Слушая ее, я чувствовала горечь и страх в ее словах. Она пыталась притвориться взволнованной, а мне было интересно, сколько она сможет сдерживать гнев и возмущение. Я не понимала, почему она так сердится, но было ясно, что она очень зла. Я с полчаса пообщалась со студентами и собралась уходить. Студенты смотрели на меня с пониманием и немного нервничали из-за перспективы остаться с этой женщиной. Памела смотрела на меня с едва скрытым презрением. Было бы так легко ей сказать: «Спасибо за то, что испортили мне обед», – но это было бы дурным тоном. Я просто сказала: «Пожалуйста, извините меня, мне пора собирать вещи».

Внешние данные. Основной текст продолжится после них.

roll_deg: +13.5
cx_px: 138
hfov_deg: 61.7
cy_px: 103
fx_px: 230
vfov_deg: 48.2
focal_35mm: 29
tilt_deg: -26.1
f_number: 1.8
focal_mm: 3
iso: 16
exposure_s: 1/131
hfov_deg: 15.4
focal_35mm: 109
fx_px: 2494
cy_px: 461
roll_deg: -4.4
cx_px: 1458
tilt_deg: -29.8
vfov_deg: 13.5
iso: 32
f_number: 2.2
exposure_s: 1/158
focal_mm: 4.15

Воспоминания о встрече с Памелой было достаточно, чтобы я подождала, прежде чем открывать ее письмо. Я прочитала несколько других писем, сделала себе чашку кофе, вернулась за компьютер и наконец открыла письмо Памелы.

Доктор Браун!

Я настоятельно рекомендовала вас своему боссу Шерил, исходя из того, что большинству участников конференции, казалось, понравилась ваша презентация. Вероятно, она свяжется с вами в ближайшие пару недель.

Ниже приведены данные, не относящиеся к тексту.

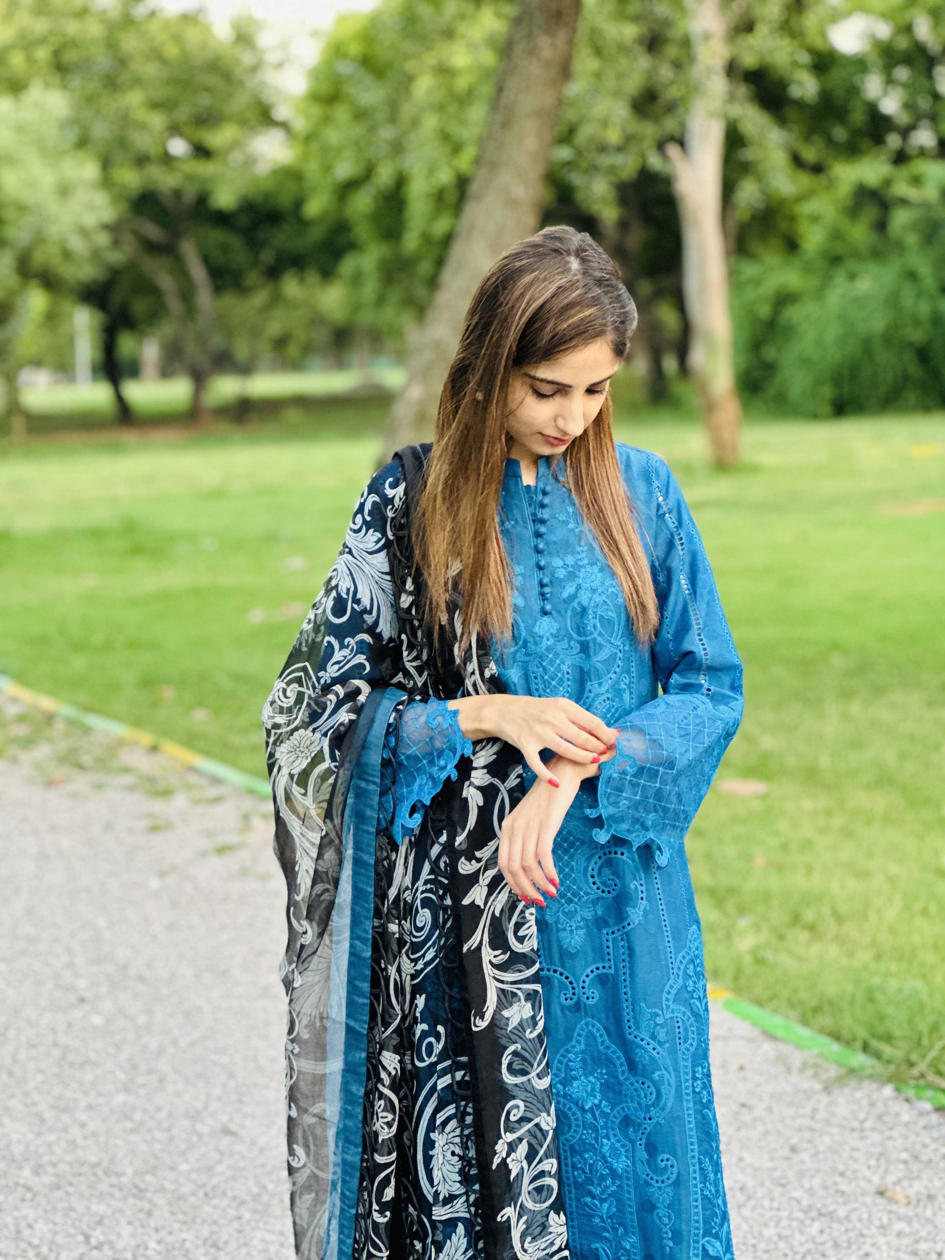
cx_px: 472
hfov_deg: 19.1
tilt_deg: -7.4
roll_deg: +1.2
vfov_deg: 25.3
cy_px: 630
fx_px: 2803
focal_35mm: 77
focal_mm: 9
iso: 250
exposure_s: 1/64
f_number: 2.8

И небольшой дружеский совет: если вы позиционируете себя в качестве эксперта и ученого в своей области, то, я думаю, вам стоит правильно произносить имена ваших коллег. Когда вы процитировали Пему Чодрон, вы сказали: «Пима ЧУдрон». Правильное произношение – Пема ЧодрУн.

С уважением, Памела.

Я уставилась на слова на мониторе в полном шоке, в голове начали крутиться мысли и стал подниматься страх. Я выставила себя дурой? Она четко попала в цель по моим эмоциям и вызвала во мне стыд. Несколько секунд я перечитывала фразу «…Если вы позиционируете себя в качестве эксперта и ученого…» и понимала, что она имеет в виду: «Перестаньте делать вид, что вы эксперт и ученый». Я чувствовала себя испуганной школьницей.

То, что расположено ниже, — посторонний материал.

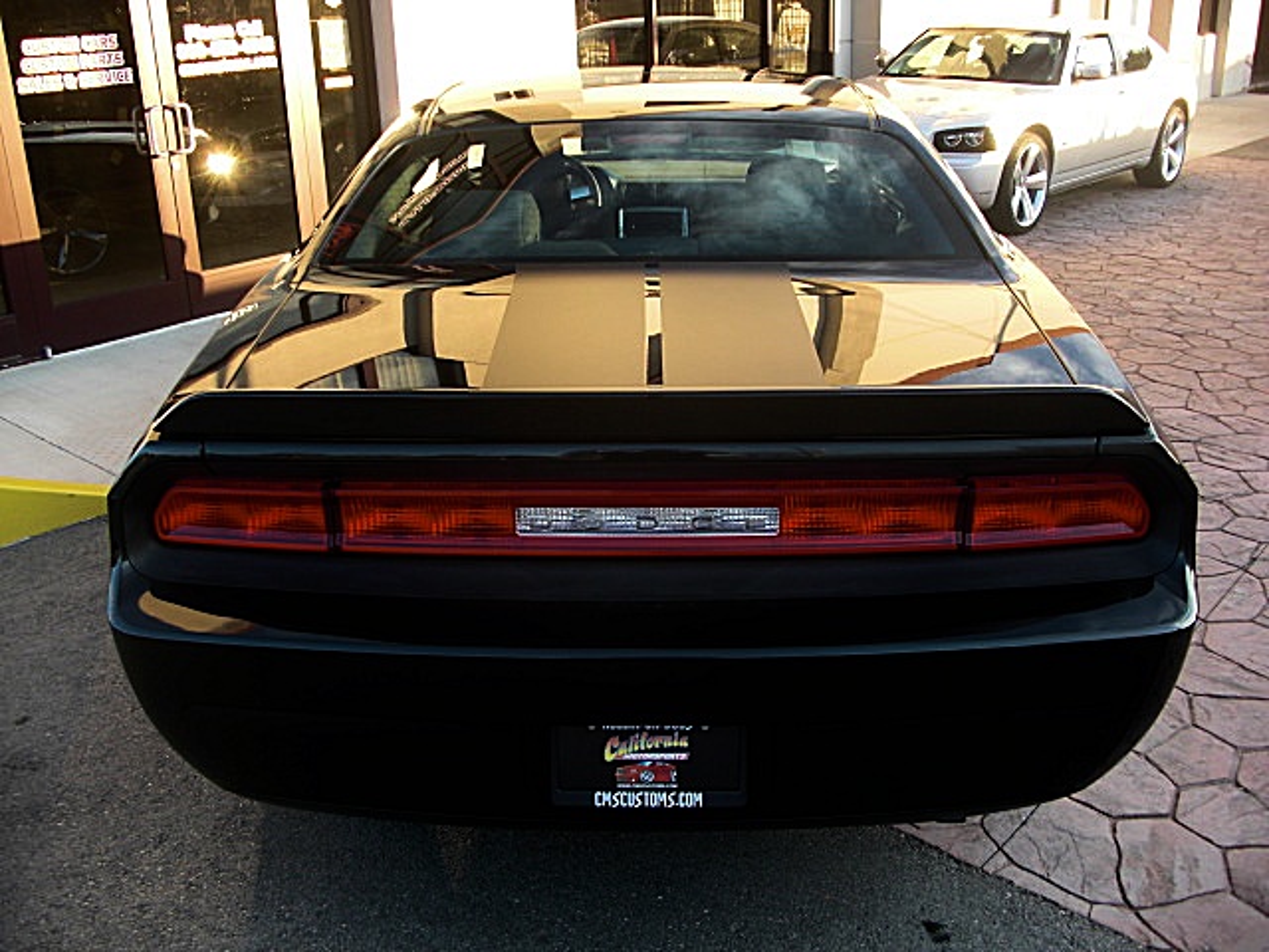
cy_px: 476
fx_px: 1320
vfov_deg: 39.7
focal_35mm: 36
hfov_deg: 51.4
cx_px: 634
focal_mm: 6.3
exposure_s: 1/100
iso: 50
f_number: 2.8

Это был именно «тот момент», который я сама описывала десяткам тысяч людей. Я написала книгу про этот момент, когда стыд обрушивается на вас с такой силой, что вы тут же переходите в режим «сделай или умри».

Как ни странно, я всегда прошу людей, и особенно специалистов в области психического здоровья, не соблазняться мыслью о том, что они якобы могут управлять этими моментами, потому, дескать, что знают, как это работает… Но стыд – коварная эмоция!

Если бы я могла сама шептать себе на ухо, то, глядя на это письмо и чувствуя себя едва ли не самозванкой, я бы сказала: «Это именно тот самый момент. Ничего не делай. Не говори ничего. Просто дыши и иди вперед. Не прячься. Не трусь. Не давай отпора. Не говори, не печатай и не общайся ни с кем, пока не встанешь на ноги. Ты будешь в порядке».

Но, к сожалению, я не могла прошептать себе эти слова. Неправильное произношение имени Пемы Чодрон вызвало стыд на общую тему: «Я недостаточно хорошая, умная, правильная…» Вместо того чтобы выглядеть как ученый, я представляла себе, что говорю голосом героя популярного мультфильма с утрированными интонациями: «Э-ге-гей! А это наш маленький буддистский друг Пима ЧУдрон!» (Здесь уместно еще и побренчать на банджо.)

Сердце забилось очень быстро, я была охвачена яростью и чувствовала, что вся дрожу. Я замерла в кресле. Глаза горели. Я не могла усидеть на месте и наконец стукнула кулаком по столу. «Ах ты, пассивно-агрессивная идиотка!» Я резко вдохнула через нос и выдохнула через рот. Еще раз… Еще… Ко мне постепенно стало возвращаться спокойствие. Не то доброе, разумное спокойствие, которому я учу людей, а спокойствие, под которым скрывается злость.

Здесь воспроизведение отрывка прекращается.